# Arturia Keylab 88 MKII DAW commands in USER mode + Cubase Remote Control Confusion



## Leequalizer (Mar 5, 2022)

Hey there,
i am using the Arturia Keylab 88 MKII on Cubase 12 and have some problems understanding or costumising it to my likings. I have send the same request to Arturia and i am waiting for an answer by them, but i thought, maybe i ask this community as well. The questions/problems are as follows:

1. I want to always use USER mode to be able to always have CC on the faders and knobs. But i also want to be able to simutaneosly always use DAW commands (save, mute etc..). But in my experience i have to be in DAW mode to use DAW commands and i have to be in USER mode to use costum CC controls on my knobs and faders. Is there a way to have this configuration? Its super frustrating to always have to remind myself and get confused with switching DAW and USER modes. I want a combination of both.
2. Is it best to be in USER mode to use the new MIDI Remote Control in Cubase?
How does it work when i have set a specific CC control to a fader/knob but also assign a Remote Control to it? Its confusing when it whether reacts to CC command and when it Remote Controls Cubase? I dont understand. 

Thank you
Have a lovly day
Martin


----------



## Per Boysen (Aug 12, 2022)

Leequalizer said:


> 2. Is it best to be in USER mode to use the new MIDI Remote Control in Cubase?


Given the wishes you posted, I guess staying in USER mode would work for you. If you go that route I assume that you first have to set up every button, fader, or knob, to send something so that Cubase Remote CTR has an input to map. USER mode is nice because you can have a big number of presets with a few main functions covered in the same way but others varying with each preset. 

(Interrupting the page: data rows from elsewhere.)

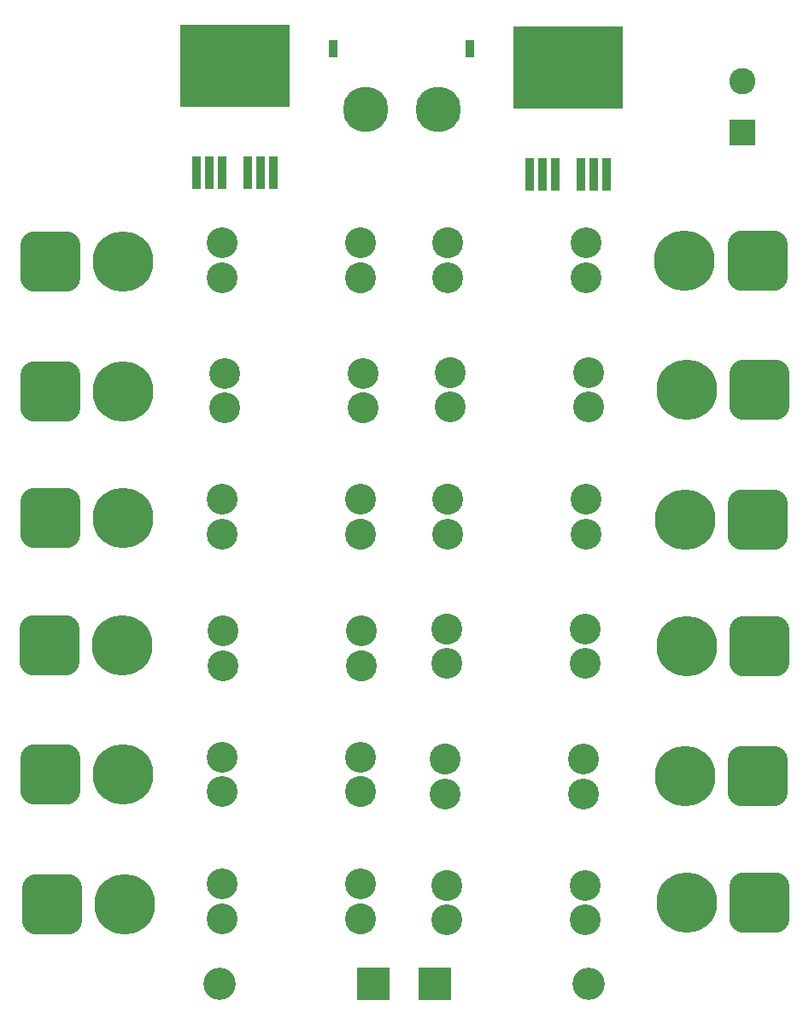
<source format=gbs>
G04 #@! TF.GenerationSoftware,KiCad,Pcbnew,6.0.4-6f826c9f35~116~ubuntu18.04.1*
G04 #@! TF.CreationDate,2022-05-26T09:15:53+08:00*
G04 #@! TF.ProjectId,Power_connector,506f7765-725f-4636-9f6e-6e6563746f72,rev?*
G04 #@! TF.SameCoordinates,Original*
G04 #@! TF.FileFunction,Soldermask,Bot*
G04 #@! TF.FilePolarity,Negative*
%FSLAX46Y46*%
G04 Gerber Fmt 4.6, Leading zero omitted, Abs format (unit mm)*
G04 Created by KiCad (PCBNEW 6.0.4-6f826c9f35~116~ubuntu18.04.1) date 2022-05-26 09:15:53*
%MOMM*%
%LPD*%
G01*
G04 APERTURE LIST*
G04 Aperture macros list*
%AMRoundRect*
0 Rectangle with rounded corners*
0 $1 Rounding radius*
0 $2 $3 $4 $5 $6 $7 $8 $9 X,Y pos of 4 corners*
0 Add a 4 corners polygon primitive as box body*
4,1,4,$2,$3,$4,$5,$6,$7,$8,$9,$2,$3,0*
0 Add four circle primitives for the rounded corners*
1,1,$1+$1,$2,$3*
1,1,$1+$1,$4,$5*
1,1,$1+$1,$6,$7*
1,1,$1+$1,$8,$9*
0 Add four rect primitives between the rounded corners*
20,1,$1+$1,$2,$3,$4,$5,0*
20,1,$1+$1,$4,$5,$6,$7,0*
20,1,$1+$1,$6,$7,$8,$9,0*
20,1,$1+$1,$8,$9,$2,$3,0*%
G04 Aperture macros list end*
%ADD10RoundRect,1.500000X1.500000X1.500000X-1.500000X1.500000X-1.500000X-1.500000X1.500000X-1.500000X0*%
%ADD11C,6.000000*%
%ADD12C,3.051988*%
%ADD13C,3.048000*%
%ADD14C,3.068258*%
%ADD15RoundRect,1.500000X-1.500000X-1.500000X1.500000X-1.500000X1.500000X1.500000X-1.500000X1.500000X0*%
%ADD16R,2.600000X2.600000*%
%ADD17C,2.600000*%
%ADD18R,3.200000X3.200000*%
%ADD19O,3.200000X3.200000*%
%ADD20R,0.900000X1.800000*%
%ADD21C,4.500000*%
%ADD22R,10.800080X8.150860*%
%ADD23R,0.899160X3.200400*%
G04 APERTURE END LIST*
D10*
X165303200Y-136269200D03*
D11*
X158103200Y-136269200D03*
D12*
X148082000Y-99744000D03*
D13*
X148082000Y-96344000D03*
D12*
X134366000Y-99744000D03*
D14*
X134366000Y-96344000D03*
D12*
X112268000Y-83820000D03*
D13*
X112268000Y-87220000D03*
D14*
X125984000Y-87220000D03*
D12*
X125984000Y-83820000D03*
D15*
X95028200Y-123569200D03*
D11*
X102228200Y-123569200D03*
D10*
X165303200Y-85469200D03*
D11*
X158103200Y-85469200D03*
D10*
X165303200Y-110869200D03*
D11*
X158103200Y-110869200D03*
D15*
X95028200Y-98169200D03*
D11*
X102228200Y-98169200D03*
D10*
X165144000Y-98298000D03*
D11*
X157944000Y-98298000D03*
D15*
X95028200Y-72769200D03*
D11*
X102228200Y-72769200D03*
D13*
X112090200Y-74344000D03*
D12*
X112090200Y-70944000D03*
X125806200Y-70944000D03*
D14*
X125806200Y-74344000D03*
D12*
X112141000Y-109376000D03*
D13*
X112141000Y-112776000D03*
D14*
X125857000Y-112776000D03*
D12*
X125857000Y-109376000D03*
D13*
X147828000Y-122076000D03*
D12*
X147828000Y-125476000D03*
X134112000Y-125476000D03*
D14*
X134112000Y-122076000D03*
D16*
X163576000Y-59944000D03*
D17*
X163576000Y-54864000D03*
D13*
X112090200Y-125269200D03*
D12*
X112090200Y-121869200D03*
X125806200Y-121869200D03*
D14*
X125806200Y-125269200D03*
D18*
X133096000Y-144272000D03*
D19*
X148336000Y-144272000D03*
D13*
X112014000Y-137844000D03*
D12*
X112014000Y-134444000D03*
X125730000Y-134444000D03*
D14*
X125730000Y-137844000D03*
D15*
X94996000Y-85598000D03*
D11*
X102196000Y-85598000D03*
D12*
X148082000Y-74344000D03*
D13*
X148082000Y-70944000D03*
D12*
X134366000Y-74344000D03*
D14*
X134366000Y-70944000D03*
D10*
X165144000Y-123698000D03*
D11*
X157944000Y-123698000D03*
D20*
X136598000Y-51675000D03*
X123098000Y-51675000D03*
D21*
X126248000Y-57675000D03*
X133448000Y-57675000D03*
D12*
X148031200Y-137969200D03*
D13*
X148031200Y-134569200D03*
D14*
X134315200Y-134569200D03*
D12*
X134315200Y-137969200D03*
X112090200Y-96344000D03*
D13*
X112090200Y-99744000D03*
D12*
X125806200Y-96344000D03*
D14*
X125806200Y-99744000D03*
D15*
X95206000Y-136398000D03*
D11*
X102406000Y-136398000D03*
D13*
X148403700Y-83769200D03*
D12*
X148403700Y-87169200D03*
D14*
X134687700Y-83769200D03*
D12*
X134687700Y-87169200D03*
D10*
X165100000Y-72644000D03*
D11*
X157900000Y-72644000D03*
D15*
X94952000Y-110744000D03*
D11*
X102152000Y-110744000D03*
D18*
X127000000Y-144272000D03*
D19*
X111760000Y-144272000D03*
D12*
X148031200Y-112569200D03*
D13*
X148031200Y-109169200D03*
D12*
X134315200Y-112569200D03*
D14*
X134315200Y-109169200D03*
D22*
X146304000Y-53535580D03*
D23*
X150114000Y-64137540D03*
X145034000Y-64137540D03*
X143764000Y-64137540D03*
X142494000Y-64137540D03*
X148844000Y-64137540D03*
X147574000Y-64137540D03*
D22*
X113284000Y-53347620D03*
D23*
X117094000Y-63949580D03*
X109474000Y-63949580D03*
X112014000Y-63949580D03*
X115824000Y-63949580D03*
X114554000Y-63949580D03*
X110744000Y-63949580D03*
M02*

</source>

I too have a 88MKII, but I'm fine jumping between DAW mode and USER mode... just because I have been too busy to undertake the massive programming work. But also because my 88MKII was delivered with a dysfunctional firmware, in the MIDI department. Only a few of the push buttons (below the faders) work as expected. I wanted to use them for sending fixed midi notes, for hands-on key-switching in orchestral samples libraries, but the MIDI messages sent out are lacking the note number value. So as a workaround I set up the 16 finger-drumming pads as key-switches instead. Works fine, but I think it sucks that the MIDI implementation has not been corrected for two new firmware upgrades. I was in contact with a rep and we did extensive testing to document the error.


----------